*PASSAGE TO READ:*
In a similar vein of books that hit close to home in some way, I read A Confederacy of Dunces because Kiwi Farms (and I think other Alt Right sites before it) pitched it as being an absurdist adventure of someone who is bascially Alt-Right decades before the Internet. It is. Now, I never enjoyed it near as much as most people do. I just didn't, I'm sorry. But I DID enjoy it, quite a bit. ACoD is the author's love letter to 20th Century New Orleans, not a touristy French voodoo New Orleans but an authentic version that would have to come from a local. It's got a tragic story, too. The guy died (suicide, I think it was?) young and his mother knew it was gold and she insisted, as much as a tribute to his memory, that it be published. You can tell that his "hero" is drawn as a sort of grotesque, exaggerated parody of himself. The Virgin Ignatius Riley is a fat pretentious sperg with an obsession with Medieval philosophy and society. He judges the entire world around him through the bizarre lens of the kind of person who would give a fuck what the Byzantines are. He is m'lady and deus vult incarnate, but he can't deus vult effectively because the slightest inconvenience sets his "valves" to spazzing out. He is a glutton, a sloth, an absolute moral reprobate. A weird little racist and sexist and Catholic moralist that is arrested for buying porn and who the love of his life is a Jewish Communist slut. Along the way his rambling adventure to Get a Job so he doesn't have to live off Mommy's Tendies introduces him to a wide range of people that all fall under the description of "normalfaggot" but are just as deranged and weird in their own normalfaggot ways.
Honestly I've pumped myself up to go read it again. It's a cult classic for a reason. My favorite part was the Crusade for Moorish Dignity (he decides to go unionize the "Moors" (Louisiana black folks) or something like that.
There's is a little (let's be honest, a lot) of Ignatius Reilly in all of us here. That's VERY BAD.
- ALIEN IN A SMALL TOWN
- THE THREE-BODY PROBLEM
- THE UNINCORPORATED MAN
- THE MOON IS A HARSH MISTRESS
- DELTA-V
I don't feel like going in super great detail with these. Delta-v is a great little book that feels like The Right Stuff meets The Martian. It's a race to be the first to mine an asteroid. A cave diver gets recruited, after saving some people, and is selected after a brutal boot camp. The mission: a top secret mission to beat the company's rivals. Billionaire tech bro space race. Everything goes to Hell. There's nothing special, I just really, really enjoyed reading it. One of few novels (and the other one is in this list) where law, in this case real life space law, plays a major role in the plot.

*DATA:*
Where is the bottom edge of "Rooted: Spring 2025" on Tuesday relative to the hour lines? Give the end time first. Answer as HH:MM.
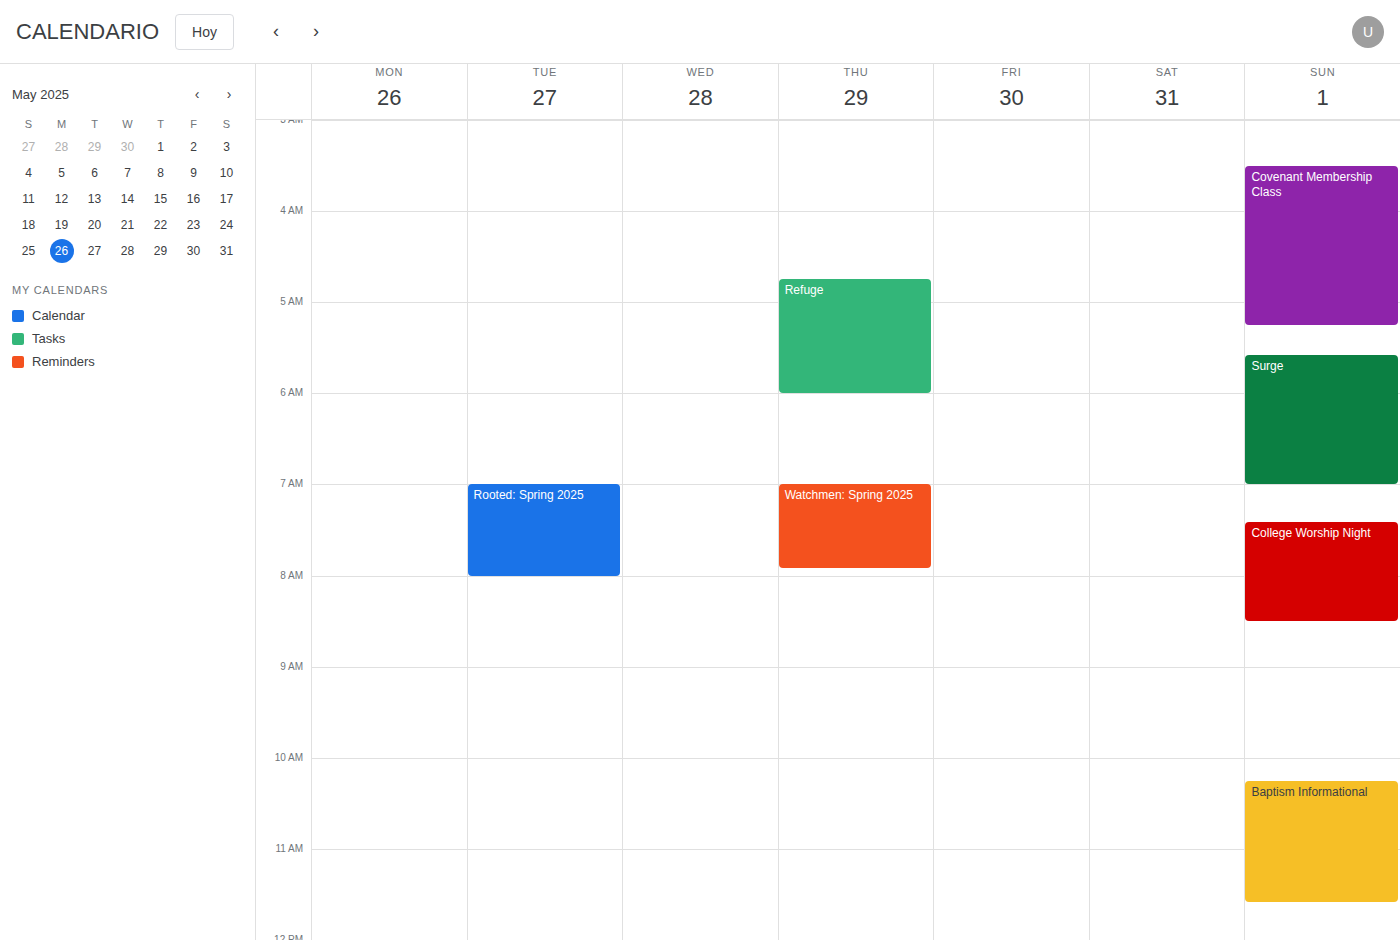
08:00 -- exactly on the 08:00 line.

*TASK DESCRIPTION:*
Please reproduce, word for word, the stretch of the book commentary between "There's is a" and "in the plot.", inclusive.

*EXERCISE RESULT:*
There's is a little (let's be honest, a lot) of Ignatius Reilly in all of us here. That's VERY BAD.
- ALIEN IN A SMALL TOWN
- THE THREE-BODY PROBLEM
- THE UNINCORPORATED MAN
- THE MOON IS A HARSH MISTRESS
- DELTA-V
I don't feel like going in super great detail with these. Delta-v is a great little book that feels like The Right Stuff meets The Martian. It's a race to be the first to mine an asteroid. A cave diver gets recruited, after saving some people, and is selected after a brutal boot camp. The mission: a top secret mission to beat the company's rivals. Billionaire tech bro space race. Everything goes to Hell. There's nothing special, I just really, really enjoyed reading it. One of few novels (and the other one is in this list) where law, in this case real life space law, plays a major role in the plot.